Konsekuensi Uji UU Tanpa Tanda Tangan Presiden
Berita

Konsekuensi Uji UU Tanpa Tanda Tangan Presiden

Pemohon akan tetap melanjutkan uji materi UU Perubahan Kedua UU MD3 ini meski ada rencana Presiden Jokowi menolak menandatangani UU itu.

Oleh:
Aida Mardatillah
Bacaan 2 Menit
Juru Bicara MK Fajar Laksono Suroso. Foto: RES
Juru Bicara MK Fajar Laksono Suroso. Foto: RES

Informasi Presiden Joko Widodo (Jokowi) bakal menolak menandantangani UU Perubahan Kedua Atas UU No. 17 Tahun 2014 tentang MPR, DPR, DPD, DPRD (MD3) ternyata berimplikasi pada persoalan proses pembahasan dan pengesahan Undang-Undang (UU). Namun, bagaimana apabila RUU yang telah disahkan menjadi UU dan setelah jangka waktu 30 hari tidak ditandatangani presiden, lalu UU yang bersangkutan telah dimohonkan judicial review ke Mahkamah Konstitusi (MK)?    

 

Lepas ada dugaan persoalan politik, apabila benar pada akhirnya Presiden Jokowi menolak menandatangani UU Perubahan Kedua Atas UU MD3 itu. Lalu, bagaimana nasib judicial review Pasal 73 ayat (3) dan ayat (4) huruf a dan c, Pasal 122 huruf k, Pasal 245 ayat (1) UU MD3 yang belum bernomor yang diajukan Forum Kajian Hukum & Konstitusi (FKHK) Dkk ini. Apakah status UU yang demikian tetap bisa menjadi objek pengujian UU di MK?

 

Juru Bicara MK, Fajar Laksono Soeroso menerangkan suatu UU meskipun belum memiliki nomor tetap dapat diajukan judicial review apabila sudah bisa diregistrasi oleh MK. Meski hal tidak diatur dalam peraturan MK, tetapi hal ini diperbolehkan dalam praktik pengujian UU di MK

 

“Ini terdapat dalam yurisprudensi dan telah menjadi pemahamam umum. Sepanjang norma yang diuji UU dan syarat permohonannya sudah lengkap, maka bisa diuji,” kata Fajar saat dihubungi Hukumonline di Jakarta, Kamis (22/2/2018). (Baca Juga: Bila Tolak Teken UU MD3, Cermin Buruknya Legislasi Pemerintahan Jokowi)

 

Fajar menegaskan setiap RUU yang sudah disahkan menjadi UU bisa dimohonkan pengujian meski tanpa tanda tangan presiden setelah sudah melewati 30 hari sejak disahkan.
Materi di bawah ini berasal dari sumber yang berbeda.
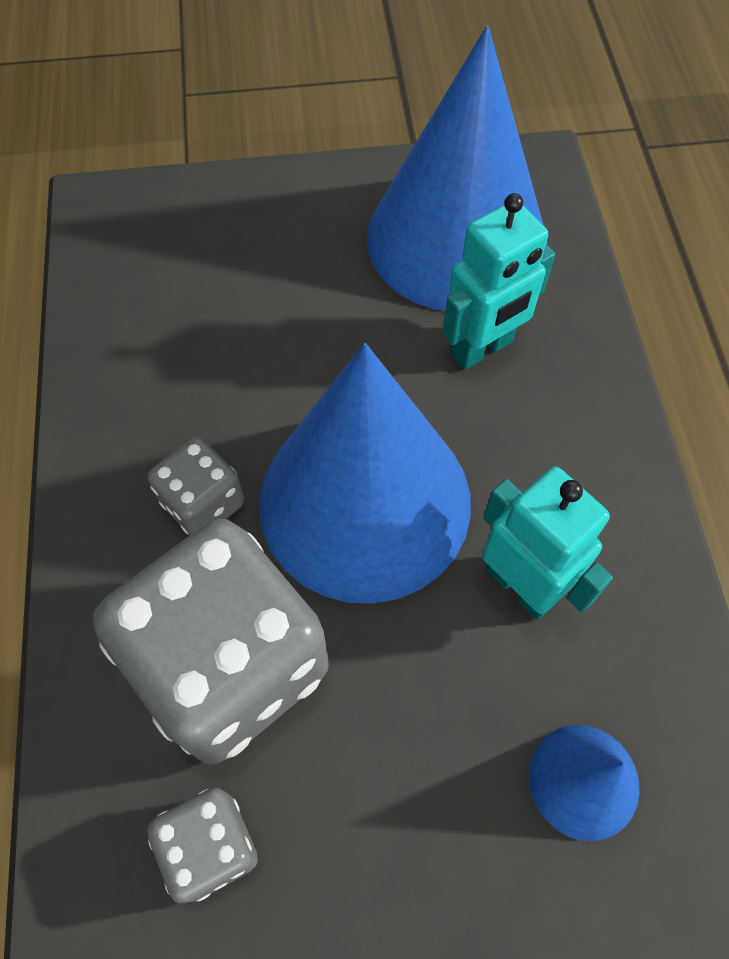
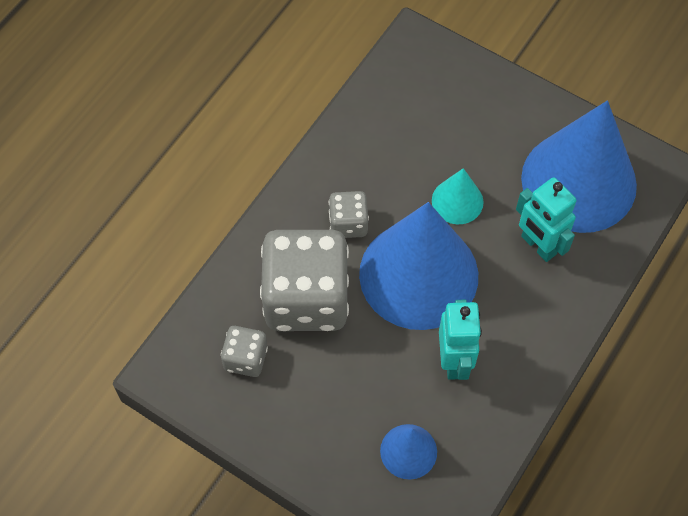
camera: 40 degrees right, 0 degrees up
(329, 365) = (457, 201): none -> turquoise cone
(482, 348) = (538, 245): turquoise robot -> turquoise robot turned 45 degrees clockwise

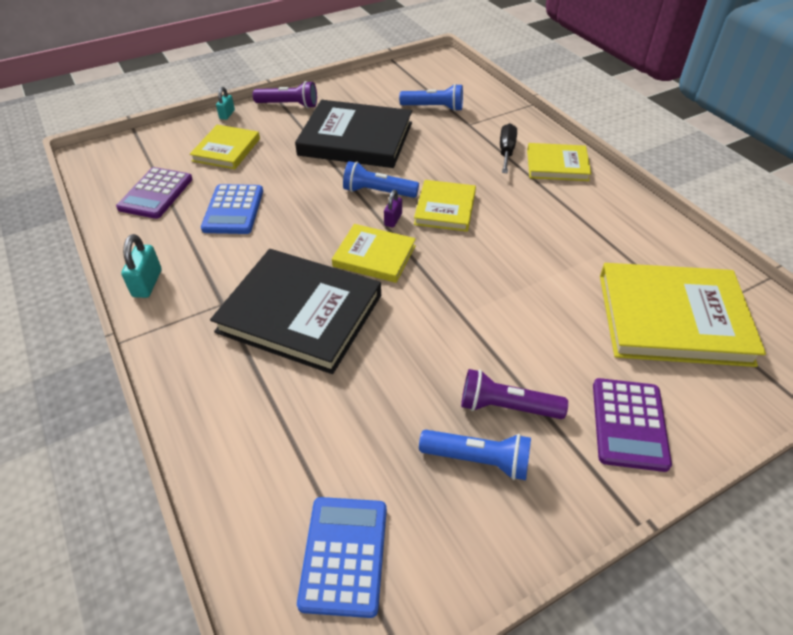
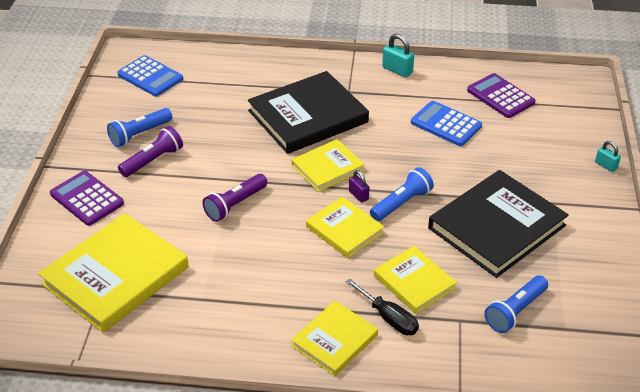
camera: 125 degrees right, 5 degrees down
(226, 150) = (539, 146): yellow book -> yellow book (414, 282)
(288, 105) = (598, 209): purple flashlight -> purple flashlight (235, 204)

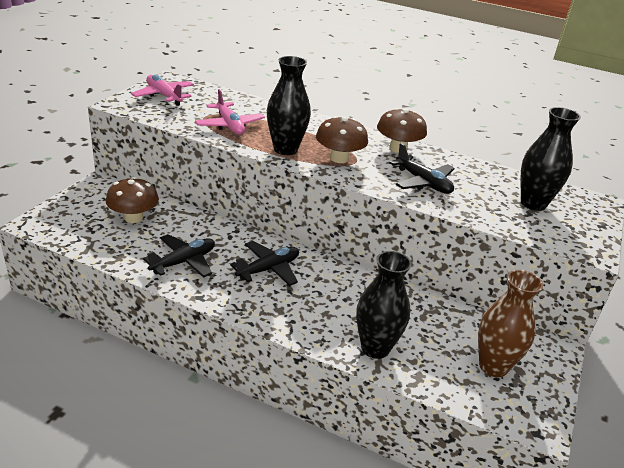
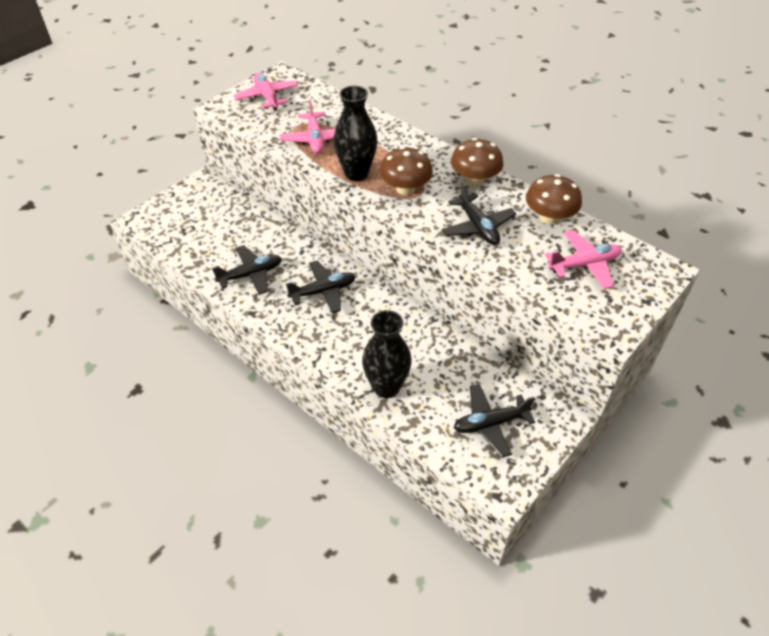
camera: 20 degrees right, 15 degrees up
(133, 217) = (223, 221): brown mushroom -> brown mushroom (549, 217)
(493, 366) = (490, 423): brown vase -> black plane
(533, 204) = (584, 265): black vase -> pink plane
Sebab, UU yang telah disetujui bersama (DPR dan pemerintah) dan tidak ditandatangani presiden dalam waktu 30 hari secara otomatis berlaku sebagai UU dan wajib diundangkan dalam lembaran negara sesuai Pasal 20 ayat (5) UUD Tahun 1945.  

 

“Selanjutnya, Menteri Hukum dan HAM yang mengesahkan dan memasukkanya dalam lembaran negara dan juga memberi penomoran UU sesuai dengan urutan lembaran negara. Meski tanpa tanda tangan Presiden,” terangnya.

 

Pasal 20 ayat (5) UUD Tahun 1945 berbunyi “Dalam hal suatu RUU yang telah disetujui bersama oleh DPR dan presiden tidak disahkan oleh presiden dalam waktu 30 hari sejak RUU disetujui, RUU tersebut sah (otomatis) menjadi UU dan wajib diundangkan.”